WHAT IS ASKED:
a) Copy verbatim the passage of the thread on gzipped S3 uploads that starts at the words "If I re-initialise" and ends after the words "for the gzipoutputstream?".
b) Print the lines of the records without change, starting at the line that contains "scientific name: Scutellaria galericulata" and ending after the final line of the records.

— Begin EXCERPTED PASSAGE —

Reputation: 2850
I'd like to take my input stream and upload gzipped parts to s3 in a similar fashion to the multipart uploader. However, I want to store the individual file parts in S3 and not turn the parts into a single file.
To do so, I have created the following methods.
But, when I try to gzip decompress each part gzip throws an error and says: gzip: file_part_2.log.gz: not in gzip format
.
I'm not sure if I am compressing each part correctly?
If I re-initialise the gzipoutputstream: gzip = new GZIPOutputStream(baos);
and set gzip.finish()
after reseting the byte array output stream baos.reset();
then I am able to decompress each part. Not sure why I need todo this, is there a similar reset
for the gzipoutputstream?
public void upload(String bucket, String key, InputStream is, int partSize) throws Exception
{
String row;
BufferedReader br = new BufferedReader(new InputStreamReader(is, ENCODING));
ByteArrayOutputStream baos = new ByteArrayOutputStream();
GZIPOutputStream gzip = new GZIPOutputStream(baos);
int partCounter = 0;
int lineCounter = 0;
while ((row = br.readLine()) != null) {
if (baos.size() >= partSize) {
partCounter = this.uploadChunk(bucket, key, baos, partCounter);
baos.reset();
}else if(!row.equals("")){
row += '\n';
gzip.write(row.getBytes(ENCODING));
lineCounter++;
}
}
gzip.finish();
br.close();
baos.close();
if(lineCounter == 0){
throw new Exception("Aborting upload, file contents is empty!");
}
//Final chunk
if (baos.size() > 0) {
this.uploadChunk(bucket, key, baos, partCounter);
}
}
private int uploadChunk(String bucket, String key, ByteArrayOutputStream baos, int partCounter)
{
ObjectMetadata metaData = new ObjectMetadata();
metaData.setContentLength(baos.size());
String[] path = key.split("/");
String[] filename = path[path.length-1].split("\\.");
filename[0] = filename[0]+"_part_"+partCounter;
path[path.length-1] = String.join(".", filename);
amazonS3.putObject(
bucket,
String.join("/", path),
new ByteArrayInputStream(baos.toByteArray()),
metaData
);
log.info("Upload chunk {}, size: {}", partCounter, baos.size());
return partCounter+1;
}
Upvotes: 0
Views: 739
Reputation: 26
The problem is that you're using a single GZipOutputStream
for all chunks. So you're actually writing pieces of a GZipped file, which would have to be recombined to be useful.

— End EXCERPTED PASSAGE —
— Begin DATA TO PROCESS —

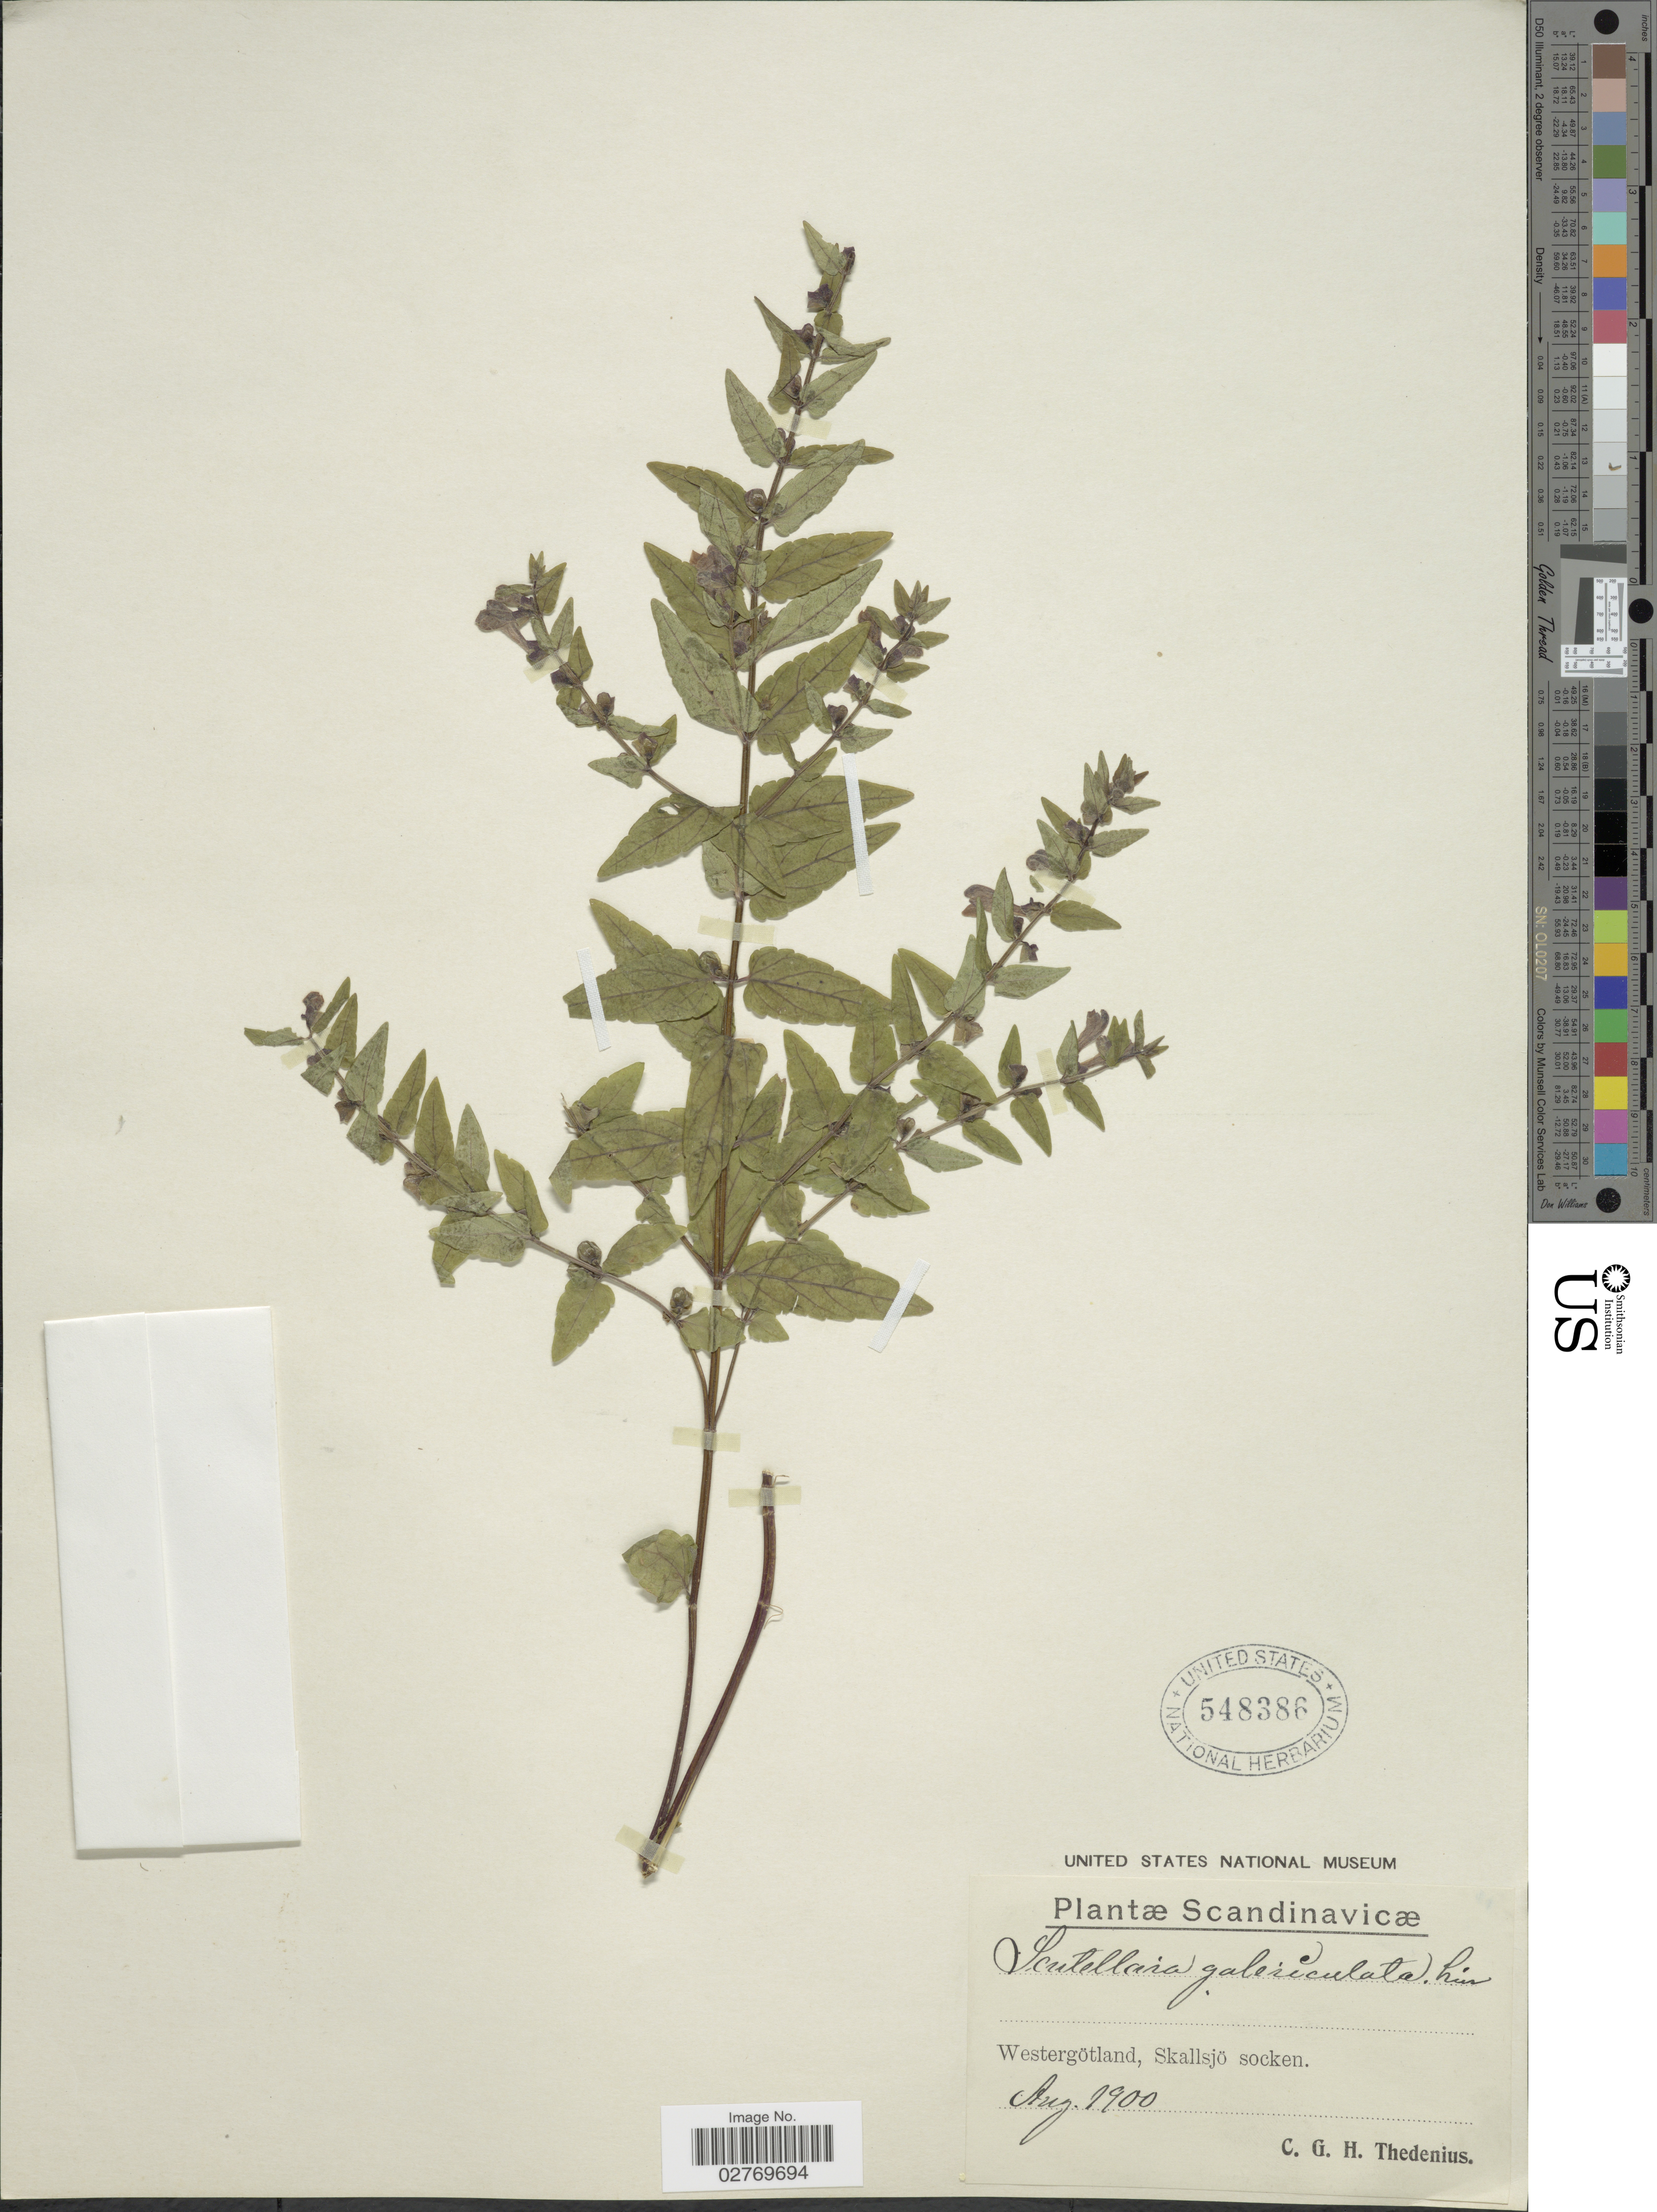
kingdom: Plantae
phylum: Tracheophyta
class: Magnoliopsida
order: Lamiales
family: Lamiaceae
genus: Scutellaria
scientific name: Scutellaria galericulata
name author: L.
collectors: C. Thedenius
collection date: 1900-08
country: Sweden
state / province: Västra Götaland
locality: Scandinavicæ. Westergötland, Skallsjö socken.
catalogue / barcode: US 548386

— End DATA TO PROCESS —

WORKED ANSWERS:
a)
If I re-initialise the gzipoutputstream: gzip = new GZIPOutputStream(baos);
and set gzip.finish()
after reseting the byte array output stream baos.reset();
then I am able to decompress each part. Not sure why I need todo this, is there a similar reset
for the gzipoutputstream?

b)
scientific name: Scutellaria galericulata
name author: L.
collectors: C. Thedenius
collection date: 1900-08
country: Sweden
state / province: Västra Götaland
locality: Scandinavicæ. Westergötland, Skallsjö socken.
catalogue / barcode: US 548386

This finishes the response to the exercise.